Estudo que avaliou aprovações recentes do FDA identificou que parcela dos antineoplásicos foi aprovada com braços-controle sub-ótimos. Como otimizar a qualidade da pesquisa em câncer e garantir resultados confiáveis para a comunidade médica e pacientes? (doi:10.1001/jamaoncol.2019.0167).
Eu acho que uma questão delicada é o uso de placebo. É inadmissível hoje, no século 21, com tantos recursos, oferecer um braço placebo para um paciente de câncer, principalmente para um paciente metastático, como era o caso de 18 dos estudos listados aqui com braços-controle sub-ótimos. O caminho, volto a dizer, é a medicina personalizada, assim como os estudos basket. Conseguiríamos otimizar recursos com resultados mais consistentes se a gente selecionasse primeiro o perfil molecular do paciente participante de pesquisa.
Isso seria aplicável na rotina dos serviços? Ouvimos relatos de que até uma imuno-histoquímica é difícil no Norte do Brasil, o que dirá um painel molecular?

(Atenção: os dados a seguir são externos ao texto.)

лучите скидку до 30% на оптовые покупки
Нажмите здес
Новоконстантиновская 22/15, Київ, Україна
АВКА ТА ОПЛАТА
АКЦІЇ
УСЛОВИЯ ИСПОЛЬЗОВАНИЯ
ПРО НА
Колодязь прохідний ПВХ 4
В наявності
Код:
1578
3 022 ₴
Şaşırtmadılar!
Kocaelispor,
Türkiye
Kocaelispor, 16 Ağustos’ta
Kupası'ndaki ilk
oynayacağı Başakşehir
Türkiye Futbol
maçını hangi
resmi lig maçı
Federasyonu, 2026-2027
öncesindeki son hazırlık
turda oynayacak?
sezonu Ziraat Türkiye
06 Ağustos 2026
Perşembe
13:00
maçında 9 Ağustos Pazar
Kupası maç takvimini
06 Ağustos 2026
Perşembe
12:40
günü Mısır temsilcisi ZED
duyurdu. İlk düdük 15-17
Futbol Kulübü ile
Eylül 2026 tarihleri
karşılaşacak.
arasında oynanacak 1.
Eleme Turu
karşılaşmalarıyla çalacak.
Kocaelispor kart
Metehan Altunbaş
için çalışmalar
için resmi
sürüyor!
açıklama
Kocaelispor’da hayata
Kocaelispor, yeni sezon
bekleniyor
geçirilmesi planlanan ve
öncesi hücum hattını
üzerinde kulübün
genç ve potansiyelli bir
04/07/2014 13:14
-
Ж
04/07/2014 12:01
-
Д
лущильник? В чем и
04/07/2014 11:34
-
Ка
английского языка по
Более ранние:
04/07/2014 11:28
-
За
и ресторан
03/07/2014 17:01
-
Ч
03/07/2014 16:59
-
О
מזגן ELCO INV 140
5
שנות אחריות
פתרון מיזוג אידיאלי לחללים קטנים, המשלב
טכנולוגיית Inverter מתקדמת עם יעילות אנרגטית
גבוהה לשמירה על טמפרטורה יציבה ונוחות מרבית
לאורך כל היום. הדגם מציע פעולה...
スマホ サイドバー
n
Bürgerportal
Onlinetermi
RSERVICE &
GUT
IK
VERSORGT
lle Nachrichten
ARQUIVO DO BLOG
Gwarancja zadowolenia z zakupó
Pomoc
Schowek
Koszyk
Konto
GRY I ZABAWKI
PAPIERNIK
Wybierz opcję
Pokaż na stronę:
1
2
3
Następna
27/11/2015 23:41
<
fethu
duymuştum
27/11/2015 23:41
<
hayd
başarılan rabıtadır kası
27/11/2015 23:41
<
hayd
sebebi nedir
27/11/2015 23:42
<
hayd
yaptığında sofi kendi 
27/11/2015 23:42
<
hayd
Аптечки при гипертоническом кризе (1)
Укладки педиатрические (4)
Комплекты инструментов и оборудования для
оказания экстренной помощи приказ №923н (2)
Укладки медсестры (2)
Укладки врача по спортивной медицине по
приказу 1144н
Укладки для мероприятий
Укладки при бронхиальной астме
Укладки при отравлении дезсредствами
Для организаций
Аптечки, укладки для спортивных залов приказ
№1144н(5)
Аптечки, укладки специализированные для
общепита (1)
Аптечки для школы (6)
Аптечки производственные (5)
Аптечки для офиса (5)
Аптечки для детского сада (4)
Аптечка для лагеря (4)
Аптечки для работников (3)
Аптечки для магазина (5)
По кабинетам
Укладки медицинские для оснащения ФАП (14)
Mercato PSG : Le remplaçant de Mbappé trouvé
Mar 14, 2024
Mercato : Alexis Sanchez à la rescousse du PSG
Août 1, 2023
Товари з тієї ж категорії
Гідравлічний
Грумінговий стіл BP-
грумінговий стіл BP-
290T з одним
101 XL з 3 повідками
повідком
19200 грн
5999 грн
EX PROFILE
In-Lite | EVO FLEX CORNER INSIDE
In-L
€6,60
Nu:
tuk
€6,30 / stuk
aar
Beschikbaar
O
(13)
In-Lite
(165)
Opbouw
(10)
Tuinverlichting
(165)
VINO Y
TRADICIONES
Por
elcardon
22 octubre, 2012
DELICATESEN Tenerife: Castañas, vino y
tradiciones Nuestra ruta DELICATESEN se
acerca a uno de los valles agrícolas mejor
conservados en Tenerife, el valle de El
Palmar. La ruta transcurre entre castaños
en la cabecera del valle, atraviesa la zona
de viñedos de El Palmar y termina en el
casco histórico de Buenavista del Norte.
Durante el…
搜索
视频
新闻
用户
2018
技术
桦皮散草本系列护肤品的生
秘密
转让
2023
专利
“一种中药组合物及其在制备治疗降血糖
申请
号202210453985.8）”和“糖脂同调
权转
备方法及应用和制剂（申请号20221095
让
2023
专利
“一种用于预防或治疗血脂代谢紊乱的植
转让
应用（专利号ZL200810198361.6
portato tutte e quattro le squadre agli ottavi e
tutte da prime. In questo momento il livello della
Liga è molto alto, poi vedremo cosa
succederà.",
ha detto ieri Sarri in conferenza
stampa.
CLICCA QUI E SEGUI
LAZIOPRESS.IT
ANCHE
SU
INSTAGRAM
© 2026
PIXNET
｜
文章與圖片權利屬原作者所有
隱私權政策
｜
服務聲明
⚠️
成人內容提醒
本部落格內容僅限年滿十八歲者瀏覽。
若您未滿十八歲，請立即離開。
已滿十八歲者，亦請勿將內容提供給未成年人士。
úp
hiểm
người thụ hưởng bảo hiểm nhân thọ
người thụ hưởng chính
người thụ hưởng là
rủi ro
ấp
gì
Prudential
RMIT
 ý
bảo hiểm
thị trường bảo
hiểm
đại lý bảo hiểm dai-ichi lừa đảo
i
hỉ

Claro que Barretos é uma ilha de excelência, mas imuno-histoquímica não é um exame caro. Devemos buscar esse acesso, fazendo o Estado entender que na verdade vai economizar dinheiro se fizer um uso mais racional. Não tem sentido hoje um centro trabalhar sem testar o perfil do paciente. A gente quer oferecer a medicação para o paciente que vai obter o máximo benefício e não fazer uso fútil, oferecendo um agente de alto custo para o paciente que não vai ter benefício algum. Não conheço a realidade dessas instituições no extremo Norte, mas acho importante mostrar para o Estado que esse é um dinheiro bem investido, com impacto na qualidade de vida e sobrevida da população. As instituições também têm responsabilidade de brigar por exames básicos para o paciente.
Pesquisa e epidemiologia do câncer no Brasil, como estamos?
Como eu disse, trabalho em um oásis. Aqui no hospital temos registro de câncer e nossa base de dados é muito bem apurada. No entanto, o que a gente vê com dados oficiais é que os números não batem. Infelizmente, muitos registros não estão devidamente atualizados e os sistemas de informação em câncer precisam avançar muito, precisam ser aprimorados.